Associate Professor Lata Vadlamudi is a senior Staff Specialist in Neurology at the Royal Brisbane and Women's Hospital; Group Leader and Neurosciences Theme Lead at the UQ Centre for Clinical Research.

Epilepsy is one of the most common neurological disorders affecting over 50 million people worldwide and is characterised by the occurrence of seizures. One in 26 people will develop epilepsy during their lifetime. Despite more than 20 anti-epileptic medications, more than 30% of patients are not able to control their seizures with anti-epileptic medications.

Current research interests include:

(1) Integrating genomics into clinical practice, in order to improve patient care and facilitate precision-based treatment choices.

(2) Functional genomic models in epilepsy

(3) Genomic and epigenomic landscapes of epilepsy, in order to expand our understanding of the cause of this complex disease.

Clinical Genomics

The goal is to demonstrate that the integration of genomics into the clinical care of refractory epilepsy patients will significantly improve their healthcare and show that this can be delivered using available resources effectively and efficiently. This project involves screening for genes, to see if we can identify a cause for epilepsy.

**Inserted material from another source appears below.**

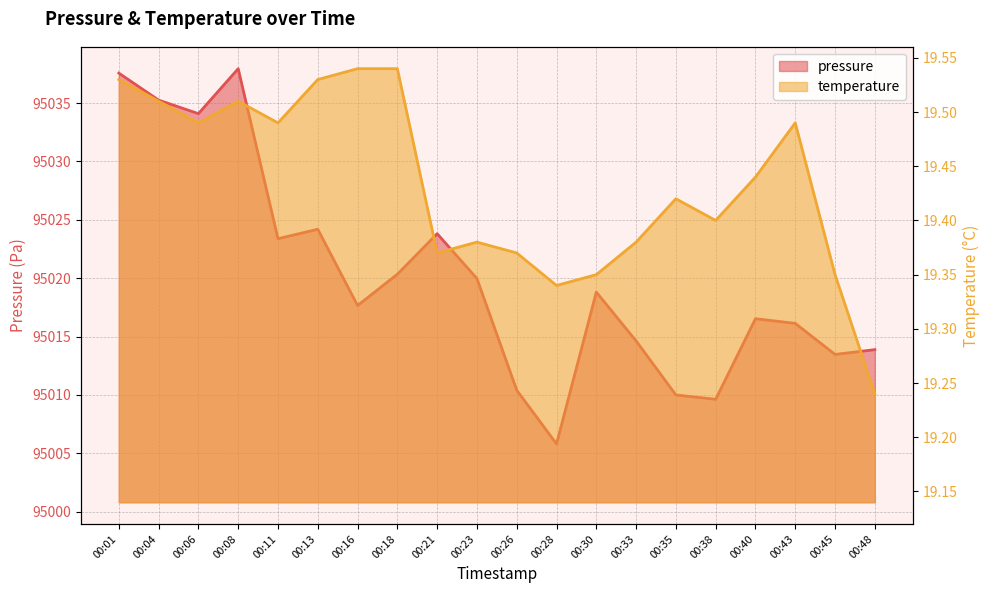

How many temperature values are between 19 and 20?

20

The mission will be accomplished by creating a diagnostic and management algorithm that incorporates accessible genomic testing for the treating neurologist, a multi-disciplinary approach for report generation, enabling a clinically meaningful report to the neurologists as well as individualised reports to patients.

Functional Genomics

The rate of gene discovery, however, has outpaced our ability to understand the pathophysiology of gene variants and how they relate to phenotypes. There is an imperative need to develop high-throughput functional analyses, such as induced pluripotent stem cells and cerebral organoids (3D neuronal networks), that are able to model the combinatorial impact of genetic variants observed in patients and their functional impact. Further proof of principle approach would involve introducing some common genetic variants into a control pluripotent cell line, to determine which are of functional significance.


Epigenetics is the study of changes in gene expression without changes to the DNA sequence. The most studied epigenetic mechanism is DNA methylation. Twins are an ideal paradigm for differentiating between the three major components of phenotypic variation: genetics, shared, and non-shared environment. The discordant monozygotic twin model further provides an elegant study design that controls for shared genetic and environmental factors, enabling focus on the non-shared environment, the largest component of risk variance across all chronic disorders. Twin models are ideal for understanding the epigenetic and genetic landscape in epilepsies.